### PAGE EXTRACT
Scientists have identified an arthritis drug that acts very effectively against a parasite causing amoebic dysentery and liver abscesses, which kill over 70,000 people worldwide annually. Auranofin, a US Food and Drug Administration (FDA)-approved formulation for rheumatoid arthritis, was found to be very effective in targeting an enzyme that protects amoebae from oxygen attack (boosting sensitivity of the parasite to reactive oxygen-mediated killing).
Entamoeba histolytica, the parasite in question, is a protozoan intestinal parasite that causes amoebiasis, the world’s fourth leading cause of death from protozoan parasites, the journal Nature Medicine reports. ”Because auranofin has already been approved by the FDA for human consumption, we can save years of expensive development,” said Sharon L. Reed, professor of pathology and medicine at the University of California, San Francisco, US. ”In our studies in animal models, auranofin was 10 times more potent against this parasite than metronidazole,” added Reed, who co-led the research with James McKerrow, her counterpart at the Sandler Center for Drug Discovery in California, US.
Current treatment against the parasite relies on metronidazole, which has adverse effects, and potential resistance to the drug is an increasing concern, according to a California statement. The symptoms can be mild to severe depending on the location of infection. They include anaemia, indigestion, intermittent diarrhoea, dehydration, blood and mucus in the stool, abdominal bloating, cramps, fever and fatigue. In a mouse model of amoebic colitis and a hamster model of amoebic liver abscess, the drug markedly decreased the number of parasites, damage from inflammation, and size of liver abscesses. ”This new use of an old drug represents a promising therapy for a major health threat, and highlights how research funded by the National Institutes of Health can benefit people around the world,” Reed said.

### WHAT YOU NEED TO DO
- a) Duplicate the article on auranofin from "Scientists have identified" up to and including "reactive oxygen-mediated killing).".
- b) According to the article on auranofin, how many times more potent was auranofin than metronidazole against the parasite in animal models?
- c) Summarize the article on auranofin in two sentences.
Rely only on the article on auranofin for these.

### DATA RECORDS
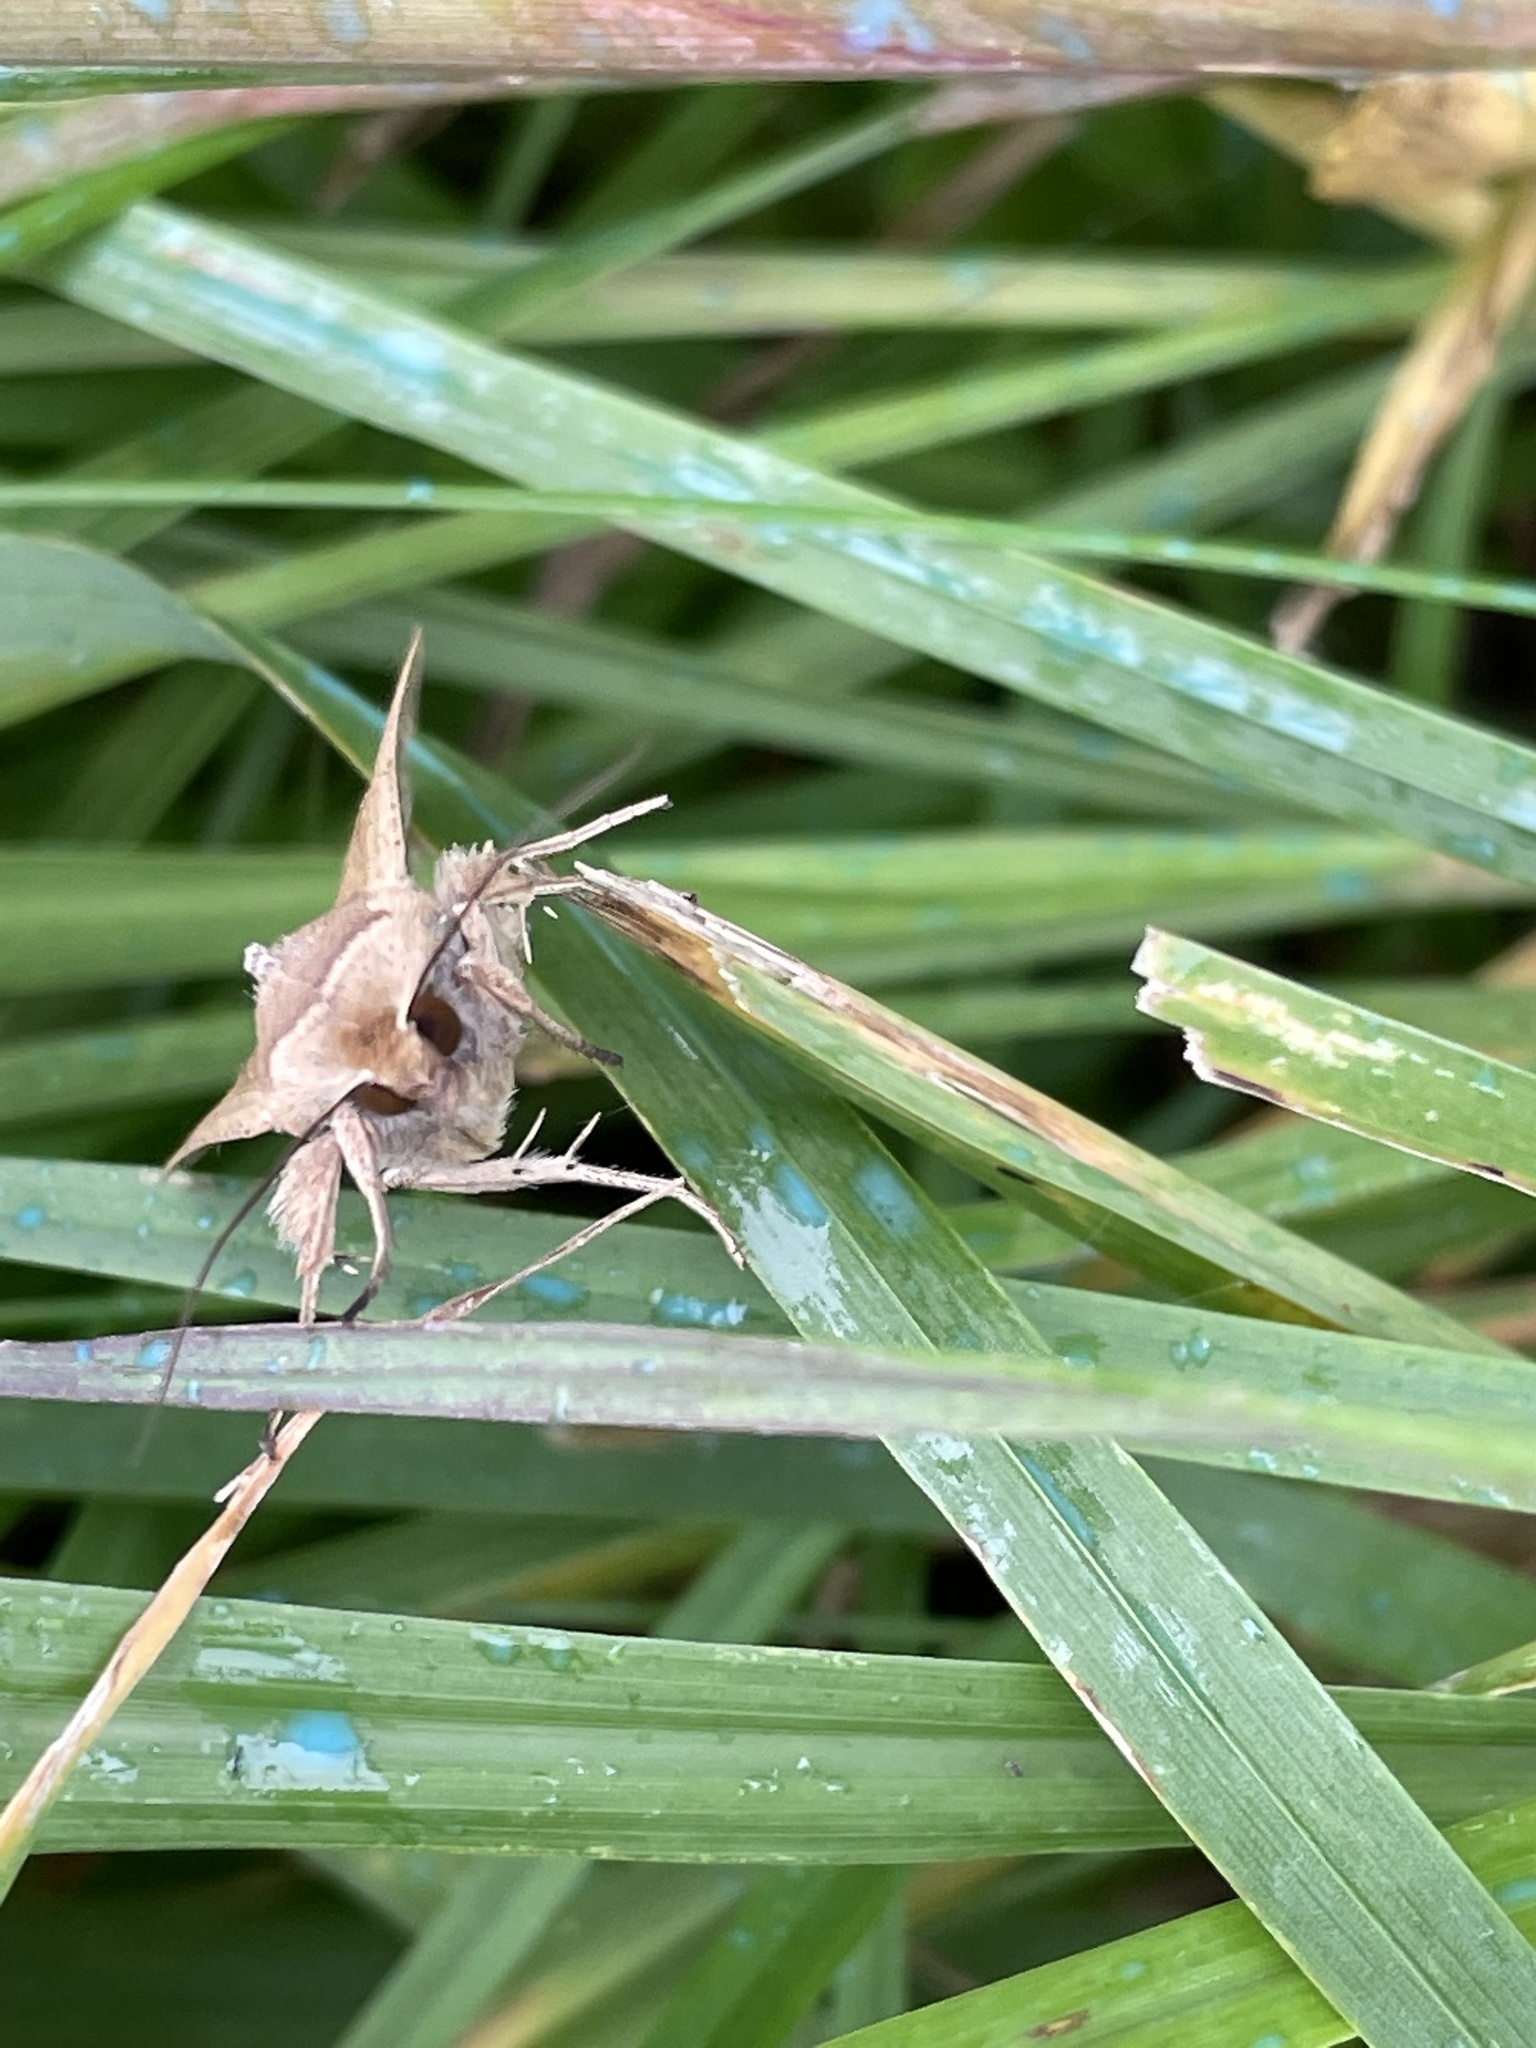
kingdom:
* * *
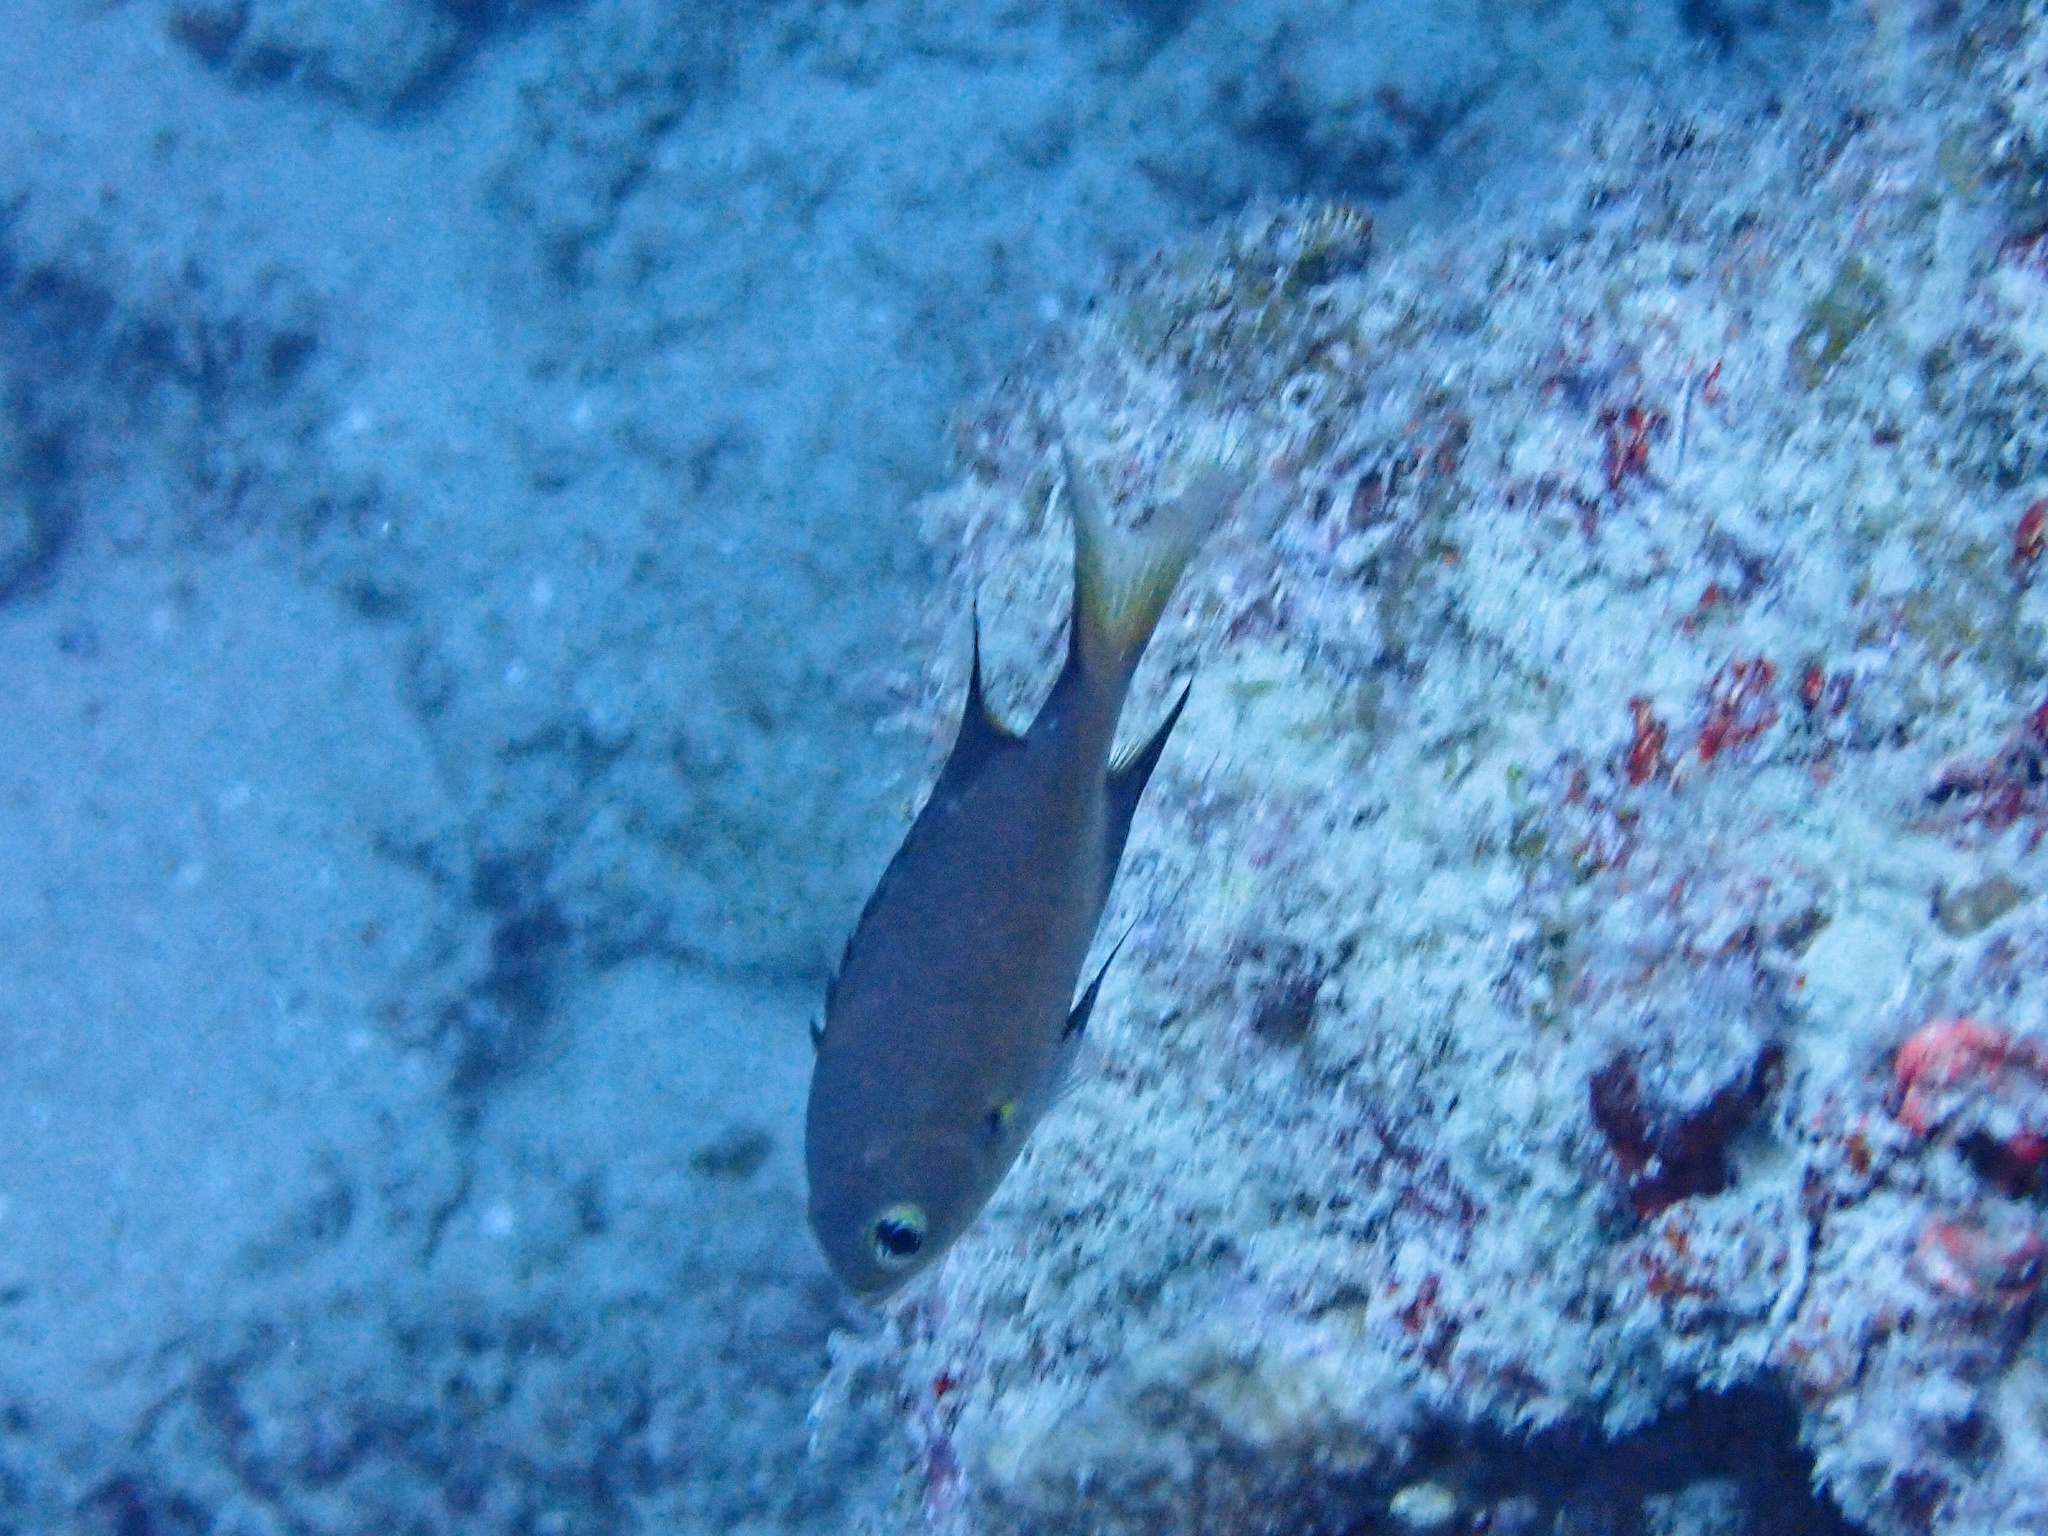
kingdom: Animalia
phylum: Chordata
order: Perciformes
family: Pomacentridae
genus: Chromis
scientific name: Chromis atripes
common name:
* * *
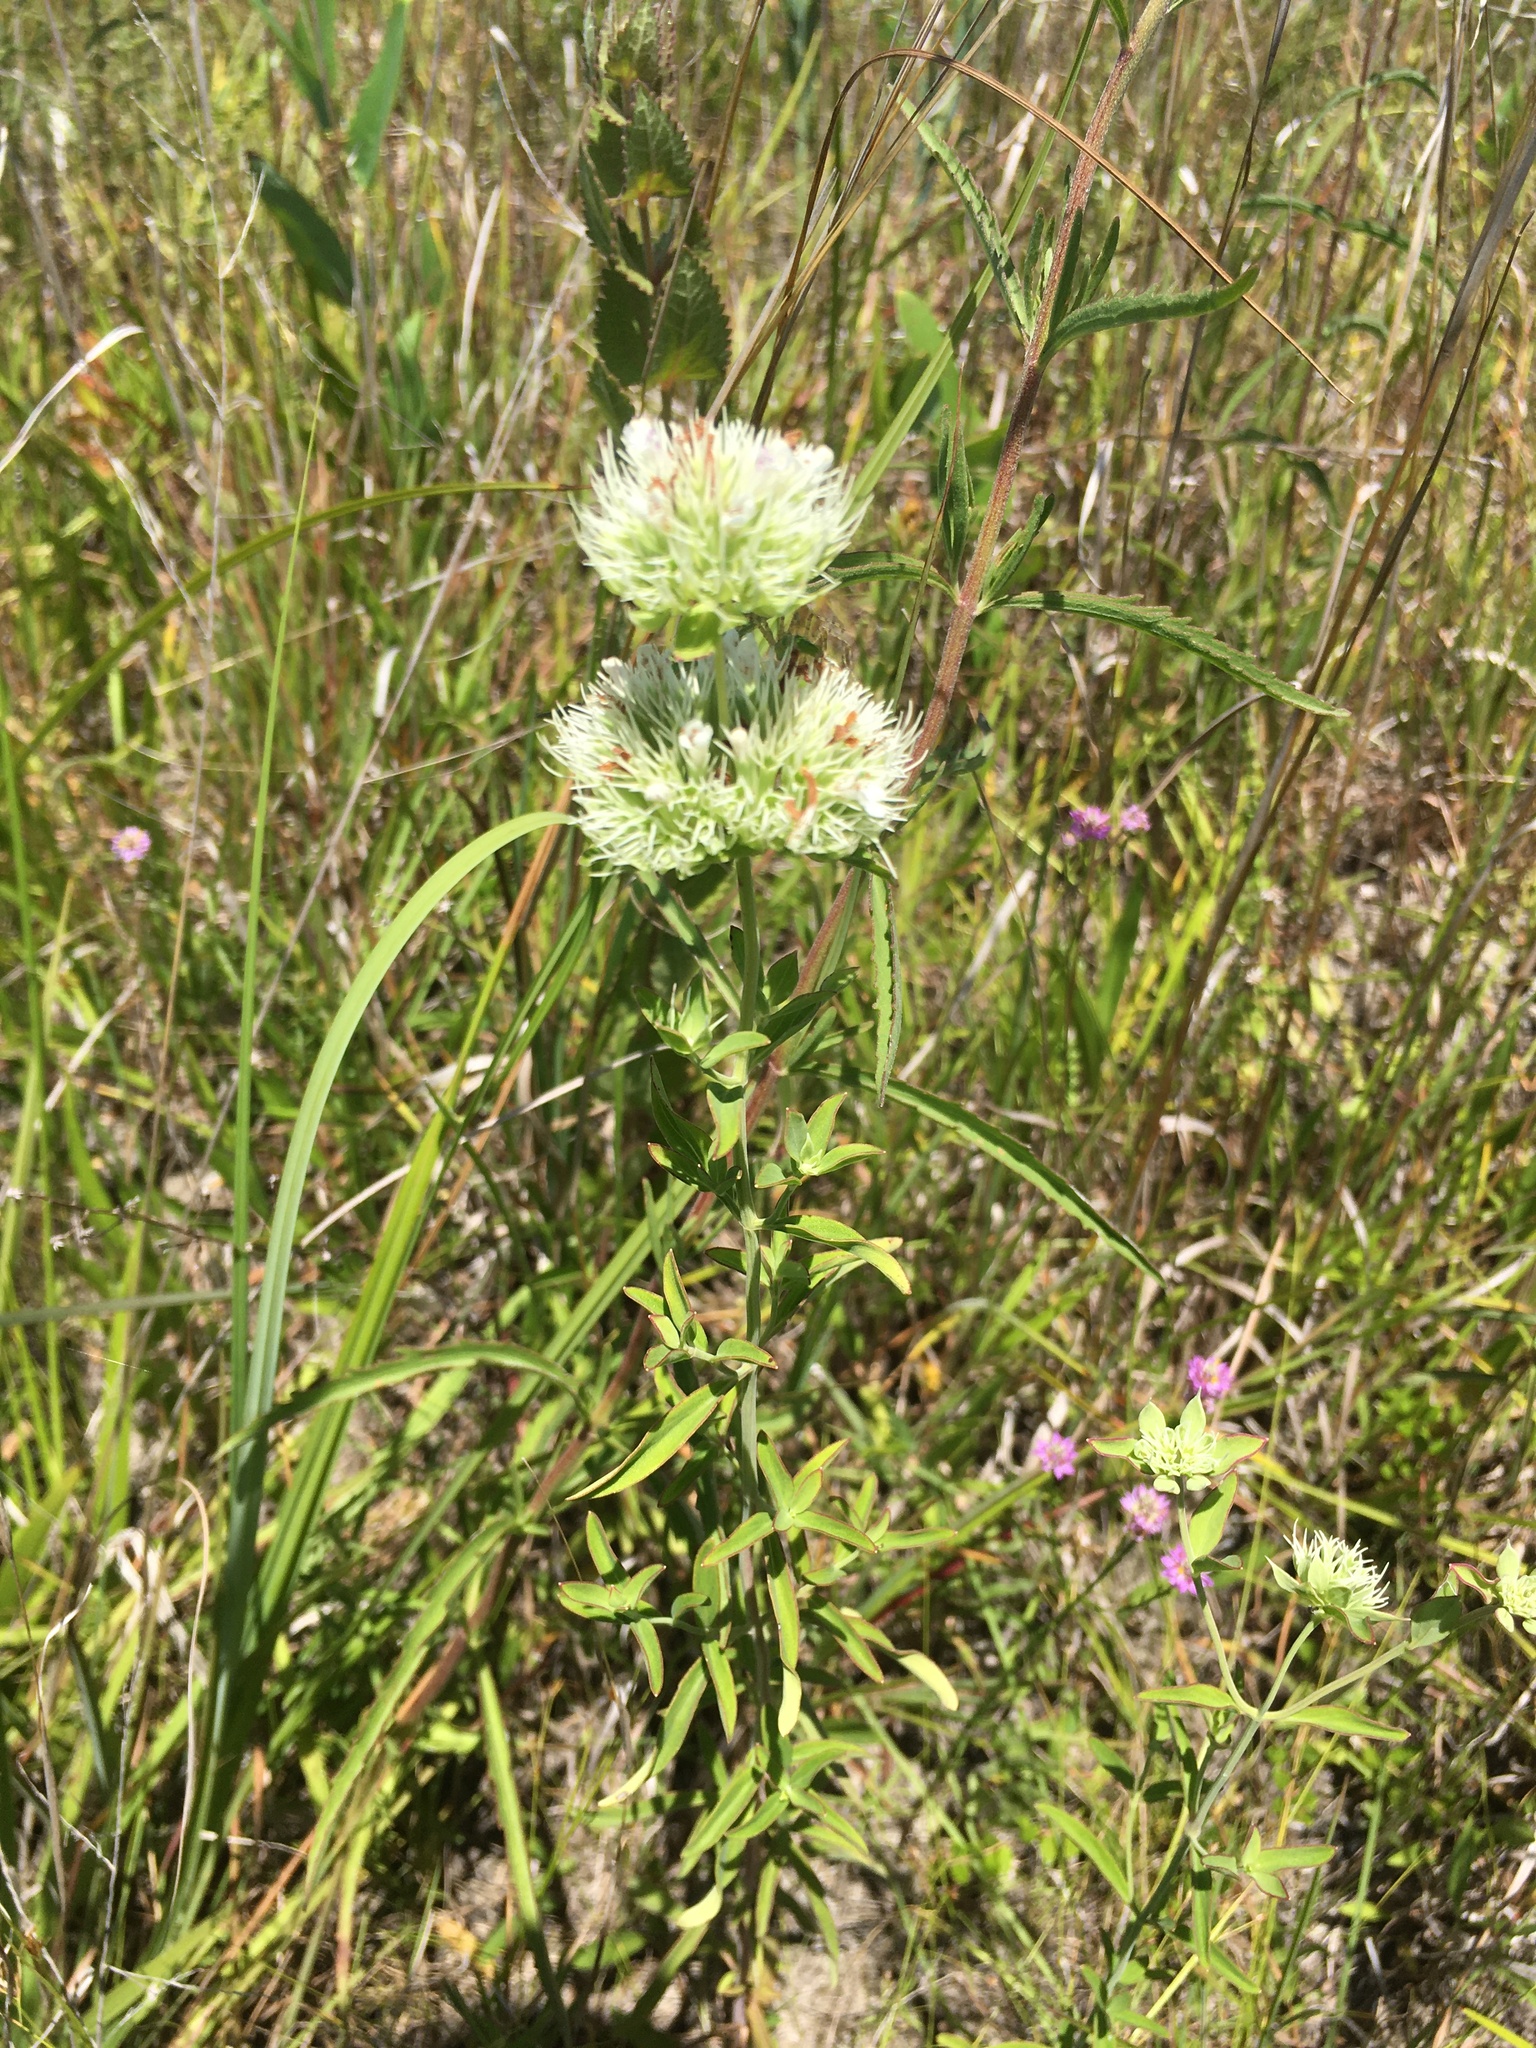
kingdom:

### RESPONSES BY ITEM NUMBER
- a)
Scientists have identified an arthritis drug that acts very effectively against a parasite causing amoebic dysentery and liver abscesses, which kill over 70,000 people worldwide annually. Auranofin, a US Food and Drug Administration (FDA)-approved formulation for rheumatoid arthritis, was found to be very effective in targeting an enzyme that protects amoebae from oxygen attack (boosting sensitivity of the parasite to reactive oxygen-mediated killing).

- b) Ten times more potent.

- c) Scientists have found that auranofin, an FDA-approved rheumatoid arthritis drug, is very effective against Entamoeba histolytica, the parasite behind amoebic dysentery and liver abscesses, by targeting an enzyme that protects the amoebae from oxygen attack. In mouse and hamster models it markedly reduced parasite numbers, inflammatory damage and liver abscess size, and it was 10 times more potent than metronidazole, the current treatment, which has adverse effects and faces growing resistance concerns.